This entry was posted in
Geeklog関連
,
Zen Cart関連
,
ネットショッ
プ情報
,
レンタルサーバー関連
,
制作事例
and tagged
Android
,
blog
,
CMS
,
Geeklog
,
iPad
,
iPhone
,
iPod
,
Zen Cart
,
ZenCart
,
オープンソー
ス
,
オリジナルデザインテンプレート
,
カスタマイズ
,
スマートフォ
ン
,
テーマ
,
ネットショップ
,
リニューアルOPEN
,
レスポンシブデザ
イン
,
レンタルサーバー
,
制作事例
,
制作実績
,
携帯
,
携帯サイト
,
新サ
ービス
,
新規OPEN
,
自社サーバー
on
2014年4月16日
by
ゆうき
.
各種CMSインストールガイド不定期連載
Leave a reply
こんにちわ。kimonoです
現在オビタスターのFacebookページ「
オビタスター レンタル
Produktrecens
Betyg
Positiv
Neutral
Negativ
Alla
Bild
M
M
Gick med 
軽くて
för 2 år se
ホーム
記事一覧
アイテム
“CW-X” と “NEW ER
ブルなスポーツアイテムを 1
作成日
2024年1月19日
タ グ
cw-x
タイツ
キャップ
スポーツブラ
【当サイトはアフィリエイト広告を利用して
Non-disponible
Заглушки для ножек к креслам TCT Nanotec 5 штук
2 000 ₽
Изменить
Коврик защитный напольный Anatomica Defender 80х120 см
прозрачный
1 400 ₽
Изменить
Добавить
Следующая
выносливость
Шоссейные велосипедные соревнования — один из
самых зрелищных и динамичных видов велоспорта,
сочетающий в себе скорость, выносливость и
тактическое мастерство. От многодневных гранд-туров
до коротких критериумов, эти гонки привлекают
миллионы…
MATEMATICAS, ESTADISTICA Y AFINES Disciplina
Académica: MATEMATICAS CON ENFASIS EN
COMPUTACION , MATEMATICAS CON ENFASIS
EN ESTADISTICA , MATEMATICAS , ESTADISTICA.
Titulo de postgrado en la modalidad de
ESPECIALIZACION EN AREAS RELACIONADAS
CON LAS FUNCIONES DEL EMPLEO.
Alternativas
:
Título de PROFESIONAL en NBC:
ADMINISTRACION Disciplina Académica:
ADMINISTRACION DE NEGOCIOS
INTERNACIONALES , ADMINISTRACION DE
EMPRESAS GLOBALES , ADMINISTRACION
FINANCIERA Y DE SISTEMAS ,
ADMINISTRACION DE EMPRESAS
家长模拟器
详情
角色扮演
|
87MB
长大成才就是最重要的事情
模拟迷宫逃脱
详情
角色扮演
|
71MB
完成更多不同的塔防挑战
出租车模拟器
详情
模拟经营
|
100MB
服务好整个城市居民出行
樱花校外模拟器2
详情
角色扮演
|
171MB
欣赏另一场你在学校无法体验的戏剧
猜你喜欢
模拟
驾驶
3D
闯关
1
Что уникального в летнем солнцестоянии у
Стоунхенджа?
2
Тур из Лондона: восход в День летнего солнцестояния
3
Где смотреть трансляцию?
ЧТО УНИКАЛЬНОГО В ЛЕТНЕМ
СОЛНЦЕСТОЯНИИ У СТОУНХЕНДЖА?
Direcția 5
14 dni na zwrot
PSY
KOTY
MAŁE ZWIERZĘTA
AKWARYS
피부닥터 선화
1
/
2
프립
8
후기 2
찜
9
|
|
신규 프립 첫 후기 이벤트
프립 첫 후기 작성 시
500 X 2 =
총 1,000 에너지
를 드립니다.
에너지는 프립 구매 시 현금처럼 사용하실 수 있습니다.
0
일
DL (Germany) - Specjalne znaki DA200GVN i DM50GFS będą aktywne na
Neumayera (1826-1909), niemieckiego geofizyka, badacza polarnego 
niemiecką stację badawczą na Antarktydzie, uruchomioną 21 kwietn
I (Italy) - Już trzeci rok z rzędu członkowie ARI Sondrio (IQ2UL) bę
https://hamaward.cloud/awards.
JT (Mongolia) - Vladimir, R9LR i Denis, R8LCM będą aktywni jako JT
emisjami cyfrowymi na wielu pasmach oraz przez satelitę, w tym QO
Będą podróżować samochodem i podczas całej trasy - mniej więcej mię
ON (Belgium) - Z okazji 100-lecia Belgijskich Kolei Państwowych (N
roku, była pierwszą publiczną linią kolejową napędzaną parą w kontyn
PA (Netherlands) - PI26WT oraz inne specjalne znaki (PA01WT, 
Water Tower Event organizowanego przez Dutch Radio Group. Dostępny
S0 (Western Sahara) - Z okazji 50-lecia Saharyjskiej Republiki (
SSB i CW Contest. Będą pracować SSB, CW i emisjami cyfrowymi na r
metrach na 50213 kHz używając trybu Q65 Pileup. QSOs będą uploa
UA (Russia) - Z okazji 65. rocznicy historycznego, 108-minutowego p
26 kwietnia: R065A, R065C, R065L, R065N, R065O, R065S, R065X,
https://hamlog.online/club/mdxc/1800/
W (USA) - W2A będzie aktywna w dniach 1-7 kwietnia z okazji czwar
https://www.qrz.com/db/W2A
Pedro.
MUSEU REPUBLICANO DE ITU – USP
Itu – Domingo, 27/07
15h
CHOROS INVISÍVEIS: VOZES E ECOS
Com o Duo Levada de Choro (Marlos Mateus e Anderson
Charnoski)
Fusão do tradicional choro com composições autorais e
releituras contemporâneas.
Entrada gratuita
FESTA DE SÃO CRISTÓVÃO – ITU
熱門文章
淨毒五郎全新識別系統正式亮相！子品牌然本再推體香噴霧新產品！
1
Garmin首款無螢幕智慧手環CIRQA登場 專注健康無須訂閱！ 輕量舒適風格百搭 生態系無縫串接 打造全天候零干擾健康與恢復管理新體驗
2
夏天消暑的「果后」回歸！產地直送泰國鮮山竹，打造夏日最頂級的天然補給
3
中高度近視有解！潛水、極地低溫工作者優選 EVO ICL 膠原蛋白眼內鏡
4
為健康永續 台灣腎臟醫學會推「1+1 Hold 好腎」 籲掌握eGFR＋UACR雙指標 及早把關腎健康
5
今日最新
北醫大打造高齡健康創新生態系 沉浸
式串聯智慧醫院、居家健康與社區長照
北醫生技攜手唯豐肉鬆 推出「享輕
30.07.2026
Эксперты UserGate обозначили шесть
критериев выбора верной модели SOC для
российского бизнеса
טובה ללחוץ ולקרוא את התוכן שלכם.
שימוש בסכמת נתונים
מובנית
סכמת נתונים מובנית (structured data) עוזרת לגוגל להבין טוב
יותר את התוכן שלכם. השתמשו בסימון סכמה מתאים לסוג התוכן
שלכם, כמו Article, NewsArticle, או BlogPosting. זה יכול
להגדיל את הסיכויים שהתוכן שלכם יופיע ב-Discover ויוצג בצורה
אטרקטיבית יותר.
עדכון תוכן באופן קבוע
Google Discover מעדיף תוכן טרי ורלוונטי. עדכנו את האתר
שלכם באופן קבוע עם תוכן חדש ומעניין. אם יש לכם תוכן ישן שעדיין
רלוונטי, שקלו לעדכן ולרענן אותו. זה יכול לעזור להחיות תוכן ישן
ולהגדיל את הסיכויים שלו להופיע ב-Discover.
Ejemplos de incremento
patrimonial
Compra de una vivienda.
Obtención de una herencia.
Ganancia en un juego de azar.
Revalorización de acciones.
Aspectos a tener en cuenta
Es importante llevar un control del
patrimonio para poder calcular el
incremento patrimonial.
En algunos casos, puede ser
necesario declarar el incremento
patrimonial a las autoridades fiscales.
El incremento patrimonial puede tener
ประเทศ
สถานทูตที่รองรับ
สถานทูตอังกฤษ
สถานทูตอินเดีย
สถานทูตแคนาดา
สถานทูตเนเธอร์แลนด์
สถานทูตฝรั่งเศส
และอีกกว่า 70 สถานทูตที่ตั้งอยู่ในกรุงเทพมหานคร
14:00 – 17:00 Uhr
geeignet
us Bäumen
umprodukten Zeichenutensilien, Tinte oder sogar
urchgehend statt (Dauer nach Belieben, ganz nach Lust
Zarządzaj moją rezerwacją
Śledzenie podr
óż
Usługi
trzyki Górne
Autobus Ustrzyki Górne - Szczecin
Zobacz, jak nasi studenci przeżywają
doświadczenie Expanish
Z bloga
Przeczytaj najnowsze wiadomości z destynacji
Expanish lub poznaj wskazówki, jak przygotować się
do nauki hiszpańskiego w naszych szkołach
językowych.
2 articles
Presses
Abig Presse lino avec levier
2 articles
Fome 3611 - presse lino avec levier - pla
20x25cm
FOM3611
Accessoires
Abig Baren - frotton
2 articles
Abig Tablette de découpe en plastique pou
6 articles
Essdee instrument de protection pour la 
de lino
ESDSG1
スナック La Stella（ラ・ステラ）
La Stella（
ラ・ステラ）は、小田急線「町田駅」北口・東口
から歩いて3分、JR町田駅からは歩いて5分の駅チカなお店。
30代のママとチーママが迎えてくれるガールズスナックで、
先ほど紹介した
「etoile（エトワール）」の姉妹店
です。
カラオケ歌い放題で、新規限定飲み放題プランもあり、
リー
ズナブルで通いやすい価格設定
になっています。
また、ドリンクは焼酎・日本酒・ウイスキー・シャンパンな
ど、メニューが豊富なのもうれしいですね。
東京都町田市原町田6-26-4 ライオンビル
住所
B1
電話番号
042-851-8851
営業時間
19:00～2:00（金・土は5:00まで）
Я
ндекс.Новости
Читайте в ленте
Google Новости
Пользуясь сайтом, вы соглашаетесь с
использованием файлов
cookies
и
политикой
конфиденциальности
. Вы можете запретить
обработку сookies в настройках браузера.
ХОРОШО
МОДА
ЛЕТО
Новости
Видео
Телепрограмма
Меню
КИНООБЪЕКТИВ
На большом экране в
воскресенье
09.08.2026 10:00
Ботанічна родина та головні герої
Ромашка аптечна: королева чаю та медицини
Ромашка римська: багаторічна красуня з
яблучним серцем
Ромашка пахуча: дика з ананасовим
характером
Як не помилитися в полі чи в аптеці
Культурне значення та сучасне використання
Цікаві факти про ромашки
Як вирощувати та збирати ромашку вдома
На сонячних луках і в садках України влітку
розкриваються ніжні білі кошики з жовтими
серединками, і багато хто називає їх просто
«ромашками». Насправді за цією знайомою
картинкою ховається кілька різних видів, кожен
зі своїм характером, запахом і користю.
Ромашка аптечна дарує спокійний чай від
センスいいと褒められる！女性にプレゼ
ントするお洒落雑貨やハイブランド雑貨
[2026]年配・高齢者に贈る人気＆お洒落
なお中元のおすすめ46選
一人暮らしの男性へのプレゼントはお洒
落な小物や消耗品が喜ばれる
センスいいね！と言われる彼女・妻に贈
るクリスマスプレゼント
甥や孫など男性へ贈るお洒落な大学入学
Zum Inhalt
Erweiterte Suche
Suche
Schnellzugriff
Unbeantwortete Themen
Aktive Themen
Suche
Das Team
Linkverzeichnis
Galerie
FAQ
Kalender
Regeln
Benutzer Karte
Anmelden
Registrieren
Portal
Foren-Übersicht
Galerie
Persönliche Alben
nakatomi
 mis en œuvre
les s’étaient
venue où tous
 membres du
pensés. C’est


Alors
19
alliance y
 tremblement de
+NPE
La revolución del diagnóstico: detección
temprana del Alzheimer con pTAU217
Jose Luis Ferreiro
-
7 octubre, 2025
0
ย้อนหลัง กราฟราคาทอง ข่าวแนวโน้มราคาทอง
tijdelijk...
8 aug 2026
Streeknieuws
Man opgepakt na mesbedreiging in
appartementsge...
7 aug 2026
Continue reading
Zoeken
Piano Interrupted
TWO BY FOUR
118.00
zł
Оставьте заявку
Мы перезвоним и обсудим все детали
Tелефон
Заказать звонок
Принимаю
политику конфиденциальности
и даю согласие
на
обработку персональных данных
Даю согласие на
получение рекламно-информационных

★ ★ ★ ★ ★ ★ ★

▸ **REQUIREMENT**
Beginning at the line that holds "7 octubre, 2025", write out word for word each line through the end of the records.

▸ **THE ANSWER**
7 octubre, 2025
0
ย้อนหลัง กราฟราคาทอง ข่าวแนวโน้มราคาทอง
tijdelijk...
8 aug 2026
Streeknieuws
Man opgepakt na mesbedreiging in
appartementsge...
7 aug 2026
Continue reading
Zoeken
Piano Interrupted
TWO BY FOUR
118.00
zł
Оставьте заявку
Мы перезвоним и обсудим все детали
Tелефон
Заказать звонок
Принимаю
политику конфиденциальности
и даю согласие
на
обработку персональных данных
Даю согласие на
получение рекламно-информационных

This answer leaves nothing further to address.